First mistake: I decide to do the shrooms (Dried Copelandia Cyanescens). I was baked out of my skull and didn't know what I was doing, didn't have a scale so I said fuck it and started trying to grind the dried mush into powder which didn't work.
Second mistake: I read .8 grams = about a teaspoon so I just stuffed a bunch of shrooms in a teaspoon which didn't make any sense. I stuffed at least 10 of them in there. So I'm pretty sure it was more than a gram like I wanted but I didn't care.
So I chewed them up with some sprite and some from the bag ended up on the floor. Probably around 4. Nick said "Dude you dropped some." and I just shrugged and he ended up eating them because he was stoned. (I didn't know he ate them until later.)
So about 20 minutes later I'm tripping. I saw some cool shit. But then it started getting bad. Nick just wants pussy from Chelsea and she's really wierd, they kept arguing about if Nick would hook up with another girl if he was stoned and that put me in a bad mood.
I started thinking it was all a fucking soap opera and Nick just tried to manipulate her and Chelsea has mental problems.
I was sitting in the corner of my room talking about how I'm a raving lunatic. It wa slike I was sitting inside my head while they were just oblivious to me, and I tried explaining but to me I sounded insane. I just kept saying "You guys just htink I'm a fucking raving lunatic."
Then it got bad when my mom knocked on the door and said "Nicks mom is coming." in a distressed tone. She was coming to get Chelsea to bring her home because Nick was sleeping over. I freaked and told them I was going to pretend to be asleep and Nick just kept trying to tell me to go out there because he thought I could act sober enough when I was actually around level 3-4. (On my first trip lol) He gave me a hard time for a minute then he finally went out into the living room.
So then he comes back in and they're gone. By this point nick starts tripping and forgot he ate shrooms so he's like "Dude I've never been this stoned."
Then hell broke loose. I started thinking about everyone, my family and friends, and they were all conspiring against me. They all thought I was a dick and hated me. I saw every single flaw in my personality. And then me and Nick started talking about it, and he doesn't really like other drugs than pot so he started going on about how he didn't like it but I could tell he wasn't in a bad trip. Then he started being a dick and fucking around and telling me my eyes were crossing and shit. So at this point I was in hell.
I told him we needed to try and sleep to get out of it and sober up. Ha. Fat chance. He eventually closed his eyes and shut up after repeated "Shut the fuck up dude!" from me.
This was the worst part. Silence. Insanity. Never ending. I was so convinced it would never end and I would change forever. My parents always tell me psychedelics can change people so I started freaking. I KNEW I was going to be wallowing in despair for the rest of my life insane. I thought "This is how those fucking insane people got insane." I didn't want to live like that. I thought about killing myself twice last night, along with destroying the rest of the mushrooms. But luckily I would slip back into reality for just enough time to realize that if I could just hold on the rest of the night I could have a chance.
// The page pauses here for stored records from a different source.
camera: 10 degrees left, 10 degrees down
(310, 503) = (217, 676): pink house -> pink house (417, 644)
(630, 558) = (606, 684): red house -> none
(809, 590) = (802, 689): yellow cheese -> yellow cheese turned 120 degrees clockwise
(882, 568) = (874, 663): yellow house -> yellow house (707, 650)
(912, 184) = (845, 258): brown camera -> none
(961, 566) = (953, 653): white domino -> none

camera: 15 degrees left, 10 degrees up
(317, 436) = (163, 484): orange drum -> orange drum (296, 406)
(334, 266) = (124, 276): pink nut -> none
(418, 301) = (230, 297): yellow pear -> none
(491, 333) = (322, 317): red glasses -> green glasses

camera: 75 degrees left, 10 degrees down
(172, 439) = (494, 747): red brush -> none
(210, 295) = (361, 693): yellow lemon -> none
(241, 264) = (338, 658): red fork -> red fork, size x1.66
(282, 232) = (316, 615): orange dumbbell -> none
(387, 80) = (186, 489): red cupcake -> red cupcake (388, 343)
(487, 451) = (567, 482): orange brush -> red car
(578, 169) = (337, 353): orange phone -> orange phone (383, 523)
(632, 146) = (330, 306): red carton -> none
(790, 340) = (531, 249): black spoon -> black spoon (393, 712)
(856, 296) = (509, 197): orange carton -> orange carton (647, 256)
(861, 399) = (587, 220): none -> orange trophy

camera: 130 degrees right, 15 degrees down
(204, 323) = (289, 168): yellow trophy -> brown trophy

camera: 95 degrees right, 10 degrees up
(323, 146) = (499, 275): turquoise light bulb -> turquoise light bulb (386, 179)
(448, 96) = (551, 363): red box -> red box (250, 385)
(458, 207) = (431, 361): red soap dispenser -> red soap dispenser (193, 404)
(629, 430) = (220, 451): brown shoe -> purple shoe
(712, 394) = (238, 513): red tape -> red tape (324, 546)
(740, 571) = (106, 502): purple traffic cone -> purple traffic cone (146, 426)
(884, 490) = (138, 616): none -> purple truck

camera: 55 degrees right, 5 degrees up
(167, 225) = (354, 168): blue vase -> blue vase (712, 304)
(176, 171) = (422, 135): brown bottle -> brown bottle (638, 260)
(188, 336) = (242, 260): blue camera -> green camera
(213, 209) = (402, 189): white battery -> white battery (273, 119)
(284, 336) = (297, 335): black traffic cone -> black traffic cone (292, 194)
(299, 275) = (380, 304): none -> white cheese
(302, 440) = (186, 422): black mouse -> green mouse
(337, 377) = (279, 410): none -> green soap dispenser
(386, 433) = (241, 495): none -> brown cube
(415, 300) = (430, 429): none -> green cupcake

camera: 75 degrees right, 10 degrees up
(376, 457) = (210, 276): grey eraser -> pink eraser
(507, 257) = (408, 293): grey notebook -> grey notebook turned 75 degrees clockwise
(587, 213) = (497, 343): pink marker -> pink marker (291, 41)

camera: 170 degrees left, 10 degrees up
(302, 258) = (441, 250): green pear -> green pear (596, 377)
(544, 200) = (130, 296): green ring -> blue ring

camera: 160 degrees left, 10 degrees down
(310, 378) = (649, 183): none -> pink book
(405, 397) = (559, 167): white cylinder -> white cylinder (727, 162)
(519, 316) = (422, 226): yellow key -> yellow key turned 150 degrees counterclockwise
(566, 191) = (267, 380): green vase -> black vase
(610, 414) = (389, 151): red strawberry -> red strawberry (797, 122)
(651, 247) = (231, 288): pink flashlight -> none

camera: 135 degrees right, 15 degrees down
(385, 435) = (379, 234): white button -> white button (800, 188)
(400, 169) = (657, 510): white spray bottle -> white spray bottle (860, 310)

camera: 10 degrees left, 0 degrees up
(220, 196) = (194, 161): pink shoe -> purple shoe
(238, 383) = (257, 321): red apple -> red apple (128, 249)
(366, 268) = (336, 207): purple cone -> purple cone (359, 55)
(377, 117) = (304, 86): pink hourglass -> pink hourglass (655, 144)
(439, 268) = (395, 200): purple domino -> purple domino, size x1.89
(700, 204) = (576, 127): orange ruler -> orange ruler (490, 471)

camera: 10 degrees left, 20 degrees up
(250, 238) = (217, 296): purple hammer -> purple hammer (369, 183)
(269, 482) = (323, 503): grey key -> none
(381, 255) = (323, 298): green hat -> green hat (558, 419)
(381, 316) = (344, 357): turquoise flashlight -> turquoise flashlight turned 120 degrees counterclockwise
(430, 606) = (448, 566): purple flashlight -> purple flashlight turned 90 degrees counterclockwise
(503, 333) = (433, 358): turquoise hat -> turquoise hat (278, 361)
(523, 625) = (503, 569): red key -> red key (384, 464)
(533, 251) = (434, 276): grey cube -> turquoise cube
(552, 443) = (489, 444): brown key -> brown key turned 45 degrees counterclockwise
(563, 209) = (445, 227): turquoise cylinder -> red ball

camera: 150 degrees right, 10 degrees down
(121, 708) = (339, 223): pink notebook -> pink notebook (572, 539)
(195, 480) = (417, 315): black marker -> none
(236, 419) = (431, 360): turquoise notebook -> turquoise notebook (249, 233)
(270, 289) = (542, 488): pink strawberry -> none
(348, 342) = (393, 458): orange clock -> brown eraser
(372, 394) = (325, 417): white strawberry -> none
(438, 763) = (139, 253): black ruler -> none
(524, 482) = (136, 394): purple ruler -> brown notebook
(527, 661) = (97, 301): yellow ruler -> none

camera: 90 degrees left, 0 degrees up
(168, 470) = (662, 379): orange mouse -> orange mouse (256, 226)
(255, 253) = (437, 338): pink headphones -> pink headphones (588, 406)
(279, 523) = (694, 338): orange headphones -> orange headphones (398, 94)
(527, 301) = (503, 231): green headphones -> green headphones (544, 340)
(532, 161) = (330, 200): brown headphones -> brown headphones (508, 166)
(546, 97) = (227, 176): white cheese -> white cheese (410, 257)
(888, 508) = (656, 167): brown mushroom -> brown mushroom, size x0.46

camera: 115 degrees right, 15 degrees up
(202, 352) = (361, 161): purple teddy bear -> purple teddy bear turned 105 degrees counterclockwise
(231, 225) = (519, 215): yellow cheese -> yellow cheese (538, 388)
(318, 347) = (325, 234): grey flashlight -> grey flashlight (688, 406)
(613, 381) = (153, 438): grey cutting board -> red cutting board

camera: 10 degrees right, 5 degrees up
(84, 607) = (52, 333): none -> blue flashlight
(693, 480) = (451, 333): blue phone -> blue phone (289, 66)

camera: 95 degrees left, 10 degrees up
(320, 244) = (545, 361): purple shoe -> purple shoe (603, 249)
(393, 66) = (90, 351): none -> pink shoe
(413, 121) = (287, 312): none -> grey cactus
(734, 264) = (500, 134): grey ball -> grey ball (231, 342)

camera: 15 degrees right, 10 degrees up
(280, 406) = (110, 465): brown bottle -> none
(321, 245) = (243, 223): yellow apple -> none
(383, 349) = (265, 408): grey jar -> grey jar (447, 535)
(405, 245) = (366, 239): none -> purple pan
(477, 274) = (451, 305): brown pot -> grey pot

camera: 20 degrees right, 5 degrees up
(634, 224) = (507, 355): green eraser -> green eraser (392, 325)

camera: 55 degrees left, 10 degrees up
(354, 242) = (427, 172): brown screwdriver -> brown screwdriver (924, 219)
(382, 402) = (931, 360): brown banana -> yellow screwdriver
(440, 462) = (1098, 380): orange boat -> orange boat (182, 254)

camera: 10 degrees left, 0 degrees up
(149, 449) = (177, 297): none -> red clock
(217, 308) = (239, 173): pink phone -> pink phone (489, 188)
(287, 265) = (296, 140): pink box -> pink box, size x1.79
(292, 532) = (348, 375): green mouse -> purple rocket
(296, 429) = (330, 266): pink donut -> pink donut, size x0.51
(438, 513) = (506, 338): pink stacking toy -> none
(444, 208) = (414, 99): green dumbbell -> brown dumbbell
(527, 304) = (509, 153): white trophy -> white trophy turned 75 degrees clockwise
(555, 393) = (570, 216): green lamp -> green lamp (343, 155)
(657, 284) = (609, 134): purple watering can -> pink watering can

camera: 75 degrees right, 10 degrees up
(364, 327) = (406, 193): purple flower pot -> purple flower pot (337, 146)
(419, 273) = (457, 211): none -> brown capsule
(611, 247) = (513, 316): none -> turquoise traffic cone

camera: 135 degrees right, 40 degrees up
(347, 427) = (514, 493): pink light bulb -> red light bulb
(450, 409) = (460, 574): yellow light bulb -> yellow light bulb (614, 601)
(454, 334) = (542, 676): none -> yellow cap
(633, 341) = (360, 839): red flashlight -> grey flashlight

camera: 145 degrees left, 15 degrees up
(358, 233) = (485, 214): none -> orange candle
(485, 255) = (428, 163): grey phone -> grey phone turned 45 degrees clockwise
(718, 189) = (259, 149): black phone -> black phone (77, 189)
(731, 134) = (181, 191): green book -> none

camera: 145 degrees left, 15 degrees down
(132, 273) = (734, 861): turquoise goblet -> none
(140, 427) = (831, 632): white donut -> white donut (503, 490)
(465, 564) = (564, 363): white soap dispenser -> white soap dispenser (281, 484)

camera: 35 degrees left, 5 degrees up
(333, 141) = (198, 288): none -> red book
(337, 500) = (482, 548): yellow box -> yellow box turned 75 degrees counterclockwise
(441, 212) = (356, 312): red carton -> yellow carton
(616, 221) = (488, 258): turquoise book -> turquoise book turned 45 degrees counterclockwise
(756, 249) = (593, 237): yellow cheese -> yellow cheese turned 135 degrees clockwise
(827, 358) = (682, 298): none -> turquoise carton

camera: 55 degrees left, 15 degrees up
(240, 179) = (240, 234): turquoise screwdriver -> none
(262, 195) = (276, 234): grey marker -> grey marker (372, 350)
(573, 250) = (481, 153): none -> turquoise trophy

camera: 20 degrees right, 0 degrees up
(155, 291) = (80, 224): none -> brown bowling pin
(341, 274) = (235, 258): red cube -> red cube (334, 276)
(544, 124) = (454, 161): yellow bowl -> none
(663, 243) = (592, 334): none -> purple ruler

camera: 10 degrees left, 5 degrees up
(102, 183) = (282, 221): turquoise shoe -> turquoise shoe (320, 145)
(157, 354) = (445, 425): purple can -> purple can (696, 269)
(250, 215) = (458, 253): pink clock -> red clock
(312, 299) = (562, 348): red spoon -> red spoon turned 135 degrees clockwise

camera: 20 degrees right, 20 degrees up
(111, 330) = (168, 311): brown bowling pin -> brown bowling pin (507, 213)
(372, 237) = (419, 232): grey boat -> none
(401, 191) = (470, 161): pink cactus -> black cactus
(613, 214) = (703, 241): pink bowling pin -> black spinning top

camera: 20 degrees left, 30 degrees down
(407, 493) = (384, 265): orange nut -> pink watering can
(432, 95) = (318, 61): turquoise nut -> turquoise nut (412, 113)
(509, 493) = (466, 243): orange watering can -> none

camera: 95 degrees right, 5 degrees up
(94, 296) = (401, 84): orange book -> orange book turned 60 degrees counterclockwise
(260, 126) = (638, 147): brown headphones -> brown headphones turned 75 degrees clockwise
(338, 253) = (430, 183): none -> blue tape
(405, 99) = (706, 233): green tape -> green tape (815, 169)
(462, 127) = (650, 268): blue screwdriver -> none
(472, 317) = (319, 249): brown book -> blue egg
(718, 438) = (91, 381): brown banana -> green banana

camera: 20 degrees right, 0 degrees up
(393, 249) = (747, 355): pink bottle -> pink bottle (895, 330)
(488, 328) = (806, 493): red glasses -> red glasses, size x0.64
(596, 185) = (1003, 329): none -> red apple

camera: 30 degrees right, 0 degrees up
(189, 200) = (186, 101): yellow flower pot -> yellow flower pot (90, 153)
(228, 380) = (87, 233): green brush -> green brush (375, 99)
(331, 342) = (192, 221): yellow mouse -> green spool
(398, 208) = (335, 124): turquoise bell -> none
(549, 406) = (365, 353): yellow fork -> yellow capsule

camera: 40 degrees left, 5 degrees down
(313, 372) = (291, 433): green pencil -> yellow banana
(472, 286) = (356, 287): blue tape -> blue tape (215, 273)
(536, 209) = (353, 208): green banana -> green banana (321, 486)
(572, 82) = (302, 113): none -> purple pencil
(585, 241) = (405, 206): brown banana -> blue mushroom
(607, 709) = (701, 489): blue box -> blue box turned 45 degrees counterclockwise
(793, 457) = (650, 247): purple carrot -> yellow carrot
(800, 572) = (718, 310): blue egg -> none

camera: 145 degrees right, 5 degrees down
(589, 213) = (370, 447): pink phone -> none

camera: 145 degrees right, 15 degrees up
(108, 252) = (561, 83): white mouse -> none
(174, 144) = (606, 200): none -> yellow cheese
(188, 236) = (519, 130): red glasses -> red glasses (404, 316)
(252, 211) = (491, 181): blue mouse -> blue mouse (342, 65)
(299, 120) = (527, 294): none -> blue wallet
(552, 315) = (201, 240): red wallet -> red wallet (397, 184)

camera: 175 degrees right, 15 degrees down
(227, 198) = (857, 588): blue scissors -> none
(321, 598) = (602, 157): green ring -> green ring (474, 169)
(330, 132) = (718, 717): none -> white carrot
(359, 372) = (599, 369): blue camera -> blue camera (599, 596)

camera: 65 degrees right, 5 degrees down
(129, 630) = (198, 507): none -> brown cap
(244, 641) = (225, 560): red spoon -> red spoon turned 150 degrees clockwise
I layed down for hours, every minute was an hour in hell. Finally at 2 AM I got up. I looked around and realized I wasn't in a bad trip anymore. In fact I was so happy, I looked out my window at the river and started to cry with joy. Everything was so beautiful. I wanted to run upstairs and wake up my mom and dad and tell them how much I loved them. Then I realized how stupid I was to think I could handle anything. I hope no one ever has to go through what I had to go through. It isn't like any physical pain you will ever experience. You can't get away from this. You can't go to sleep, you can't shake it off. It's the feeling of being insane.
I feel it was a good experience. It taught me, and I know now that they aren't somethign to mess around with and setting is everything.
Be careful with drugs, they can get scary.
I'm going to continue on my psychedelic path, but with double the caution.